> [Data for analysis]:
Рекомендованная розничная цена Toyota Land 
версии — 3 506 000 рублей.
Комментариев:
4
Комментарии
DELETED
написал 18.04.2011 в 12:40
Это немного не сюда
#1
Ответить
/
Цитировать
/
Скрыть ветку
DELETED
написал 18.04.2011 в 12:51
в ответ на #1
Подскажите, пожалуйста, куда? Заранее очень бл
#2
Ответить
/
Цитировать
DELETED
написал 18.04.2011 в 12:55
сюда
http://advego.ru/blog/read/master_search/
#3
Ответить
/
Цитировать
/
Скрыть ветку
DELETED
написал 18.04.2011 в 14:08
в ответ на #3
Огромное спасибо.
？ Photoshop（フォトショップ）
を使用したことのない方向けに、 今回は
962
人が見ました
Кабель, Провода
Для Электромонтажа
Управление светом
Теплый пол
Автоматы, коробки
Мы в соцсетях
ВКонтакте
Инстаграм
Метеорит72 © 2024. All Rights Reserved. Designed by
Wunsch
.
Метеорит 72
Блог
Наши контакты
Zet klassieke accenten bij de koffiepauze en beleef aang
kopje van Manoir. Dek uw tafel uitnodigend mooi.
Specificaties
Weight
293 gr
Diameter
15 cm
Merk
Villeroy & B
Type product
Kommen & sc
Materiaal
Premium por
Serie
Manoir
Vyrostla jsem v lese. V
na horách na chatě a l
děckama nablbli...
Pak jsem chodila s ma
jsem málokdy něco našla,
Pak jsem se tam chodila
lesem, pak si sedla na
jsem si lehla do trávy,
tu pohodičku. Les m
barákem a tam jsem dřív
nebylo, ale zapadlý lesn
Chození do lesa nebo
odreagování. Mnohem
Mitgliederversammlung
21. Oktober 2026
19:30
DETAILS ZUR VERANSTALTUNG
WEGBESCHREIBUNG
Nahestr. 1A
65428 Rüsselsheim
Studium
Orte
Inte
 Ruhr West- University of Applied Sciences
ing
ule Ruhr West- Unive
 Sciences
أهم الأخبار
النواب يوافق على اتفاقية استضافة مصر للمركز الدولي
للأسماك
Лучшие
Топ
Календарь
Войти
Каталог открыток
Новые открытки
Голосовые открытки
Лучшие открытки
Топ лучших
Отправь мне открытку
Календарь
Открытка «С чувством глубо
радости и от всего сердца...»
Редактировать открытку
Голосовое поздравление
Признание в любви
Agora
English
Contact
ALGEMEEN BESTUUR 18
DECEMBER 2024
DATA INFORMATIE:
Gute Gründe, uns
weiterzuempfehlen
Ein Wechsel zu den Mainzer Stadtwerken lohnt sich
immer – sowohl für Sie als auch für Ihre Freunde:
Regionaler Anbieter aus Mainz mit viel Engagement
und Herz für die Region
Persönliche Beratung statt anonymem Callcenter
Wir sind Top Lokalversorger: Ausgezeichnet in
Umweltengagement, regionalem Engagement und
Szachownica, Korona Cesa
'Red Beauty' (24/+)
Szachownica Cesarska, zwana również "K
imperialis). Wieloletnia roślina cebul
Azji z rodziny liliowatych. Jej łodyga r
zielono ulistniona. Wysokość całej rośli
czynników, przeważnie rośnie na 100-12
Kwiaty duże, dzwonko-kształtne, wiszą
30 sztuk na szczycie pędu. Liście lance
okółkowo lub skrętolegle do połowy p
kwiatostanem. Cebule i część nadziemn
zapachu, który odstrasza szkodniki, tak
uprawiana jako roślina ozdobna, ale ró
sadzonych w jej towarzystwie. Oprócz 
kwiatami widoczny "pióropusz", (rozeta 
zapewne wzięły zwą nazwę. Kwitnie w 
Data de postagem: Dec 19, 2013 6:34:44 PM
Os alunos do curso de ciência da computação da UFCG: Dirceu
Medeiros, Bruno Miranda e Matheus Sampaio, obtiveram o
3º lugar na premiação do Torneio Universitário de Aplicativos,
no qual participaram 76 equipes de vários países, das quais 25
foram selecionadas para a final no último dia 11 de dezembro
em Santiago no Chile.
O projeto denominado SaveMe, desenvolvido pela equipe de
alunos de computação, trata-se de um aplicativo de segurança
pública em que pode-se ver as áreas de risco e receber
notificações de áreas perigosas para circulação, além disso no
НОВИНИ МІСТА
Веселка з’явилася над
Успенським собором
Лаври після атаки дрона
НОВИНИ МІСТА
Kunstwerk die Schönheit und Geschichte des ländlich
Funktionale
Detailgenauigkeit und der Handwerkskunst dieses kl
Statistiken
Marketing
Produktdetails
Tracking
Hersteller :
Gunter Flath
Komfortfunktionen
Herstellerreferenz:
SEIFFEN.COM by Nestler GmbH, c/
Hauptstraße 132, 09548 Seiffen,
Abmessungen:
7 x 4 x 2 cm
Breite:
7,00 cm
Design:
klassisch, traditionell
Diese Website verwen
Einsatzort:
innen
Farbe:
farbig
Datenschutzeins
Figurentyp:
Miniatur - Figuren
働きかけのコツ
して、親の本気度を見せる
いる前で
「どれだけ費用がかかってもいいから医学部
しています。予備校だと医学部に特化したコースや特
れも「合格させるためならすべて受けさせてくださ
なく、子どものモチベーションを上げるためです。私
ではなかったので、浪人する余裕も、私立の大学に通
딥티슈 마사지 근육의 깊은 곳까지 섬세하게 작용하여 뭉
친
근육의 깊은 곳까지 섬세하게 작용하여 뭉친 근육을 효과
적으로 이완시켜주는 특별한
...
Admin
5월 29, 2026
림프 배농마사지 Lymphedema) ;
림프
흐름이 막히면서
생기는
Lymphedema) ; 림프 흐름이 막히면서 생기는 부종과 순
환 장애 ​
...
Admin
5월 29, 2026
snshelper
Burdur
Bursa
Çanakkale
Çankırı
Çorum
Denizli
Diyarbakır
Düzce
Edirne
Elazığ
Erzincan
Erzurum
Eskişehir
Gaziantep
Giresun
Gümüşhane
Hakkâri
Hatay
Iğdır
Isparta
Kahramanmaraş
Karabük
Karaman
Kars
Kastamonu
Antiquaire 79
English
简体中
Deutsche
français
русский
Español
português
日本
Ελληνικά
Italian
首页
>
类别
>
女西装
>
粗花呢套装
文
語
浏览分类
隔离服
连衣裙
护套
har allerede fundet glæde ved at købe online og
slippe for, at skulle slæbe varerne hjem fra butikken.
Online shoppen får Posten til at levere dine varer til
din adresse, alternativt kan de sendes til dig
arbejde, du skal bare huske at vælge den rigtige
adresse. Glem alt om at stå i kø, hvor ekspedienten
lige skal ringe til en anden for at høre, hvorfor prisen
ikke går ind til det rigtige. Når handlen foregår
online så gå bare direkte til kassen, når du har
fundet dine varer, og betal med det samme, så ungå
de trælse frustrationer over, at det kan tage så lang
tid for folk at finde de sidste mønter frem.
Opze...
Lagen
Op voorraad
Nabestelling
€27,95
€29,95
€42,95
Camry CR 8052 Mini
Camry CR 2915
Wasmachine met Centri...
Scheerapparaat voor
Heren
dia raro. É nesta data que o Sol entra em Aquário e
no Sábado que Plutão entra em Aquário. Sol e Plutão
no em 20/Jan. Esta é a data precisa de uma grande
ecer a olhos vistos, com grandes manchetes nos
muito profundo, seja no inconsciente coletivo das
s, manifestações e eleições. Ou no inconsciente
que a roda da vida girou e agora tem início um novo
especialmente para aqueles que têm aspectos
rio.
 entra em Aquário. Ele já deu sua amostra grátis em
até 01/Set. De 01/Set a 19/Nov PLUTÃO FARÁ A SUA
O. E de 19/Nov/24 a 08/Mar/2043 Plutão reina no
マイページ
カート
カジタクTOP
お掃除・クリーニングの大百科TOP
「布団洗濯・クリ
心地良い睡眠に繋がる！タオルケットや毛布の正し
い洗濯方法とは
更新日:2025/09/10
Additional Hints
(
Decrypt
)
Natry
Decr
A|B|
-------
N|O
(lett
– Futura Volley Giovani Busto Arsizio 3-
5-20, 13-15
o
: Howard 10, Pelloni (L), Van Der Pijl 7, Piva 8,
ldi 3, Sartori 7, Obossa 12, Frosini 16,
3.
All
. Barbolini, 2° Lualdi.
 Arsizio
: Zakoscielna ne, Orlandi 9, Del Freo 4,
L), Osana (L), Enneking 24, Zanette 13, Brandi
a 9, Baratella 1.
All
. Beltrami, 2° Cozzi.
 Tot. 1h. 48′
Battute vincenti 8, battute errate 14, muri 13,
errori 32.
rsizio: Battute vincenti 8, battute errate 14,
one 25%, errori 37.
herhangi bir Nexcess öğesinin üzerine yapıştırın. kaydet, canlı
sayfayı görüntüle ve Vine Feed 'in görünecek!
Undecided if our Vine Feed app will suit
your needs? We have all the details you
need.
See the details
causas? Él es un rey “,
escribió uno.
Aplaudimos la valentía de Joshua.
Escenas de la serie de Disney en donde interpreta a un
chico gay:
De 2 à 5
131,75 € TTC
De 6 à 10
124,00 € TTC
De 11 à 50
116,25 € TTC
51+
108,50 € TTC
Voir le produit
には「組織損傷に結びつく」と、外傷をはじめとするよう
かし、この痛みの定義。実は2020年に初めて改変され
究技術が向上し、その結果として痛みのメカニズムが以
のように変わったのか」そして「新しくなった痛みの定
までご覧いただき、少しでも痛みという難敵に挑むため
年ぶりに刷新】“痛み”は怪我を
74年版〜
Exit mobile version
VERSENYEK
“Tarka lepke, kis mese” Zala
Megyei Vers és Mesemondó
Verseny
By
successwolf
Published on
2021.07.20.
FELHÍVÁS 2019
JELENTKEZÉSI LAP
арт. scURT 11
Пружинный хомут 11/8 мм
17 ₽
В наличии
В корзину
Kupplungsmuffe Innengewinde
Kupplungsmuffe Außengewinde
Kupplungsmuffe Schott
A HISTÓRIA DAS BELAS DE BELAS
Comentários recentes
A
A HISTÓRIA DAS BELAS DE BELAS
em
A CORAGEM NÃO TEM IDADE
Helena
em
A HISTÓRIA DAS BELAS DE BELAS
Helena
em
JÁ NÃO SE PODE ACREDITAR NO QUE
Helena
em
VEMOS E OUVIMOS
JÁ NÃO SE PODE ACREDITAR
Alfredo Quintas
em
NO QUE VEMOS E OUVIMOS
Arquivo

> [What you need to do]:
For each line in the data that contains the string "Engagement", give a copy of that line.

> [Answer box]:
Regionaler Anbieter aus Mainz mit viel Engagement
Umweltengagement, regionalem Engagement und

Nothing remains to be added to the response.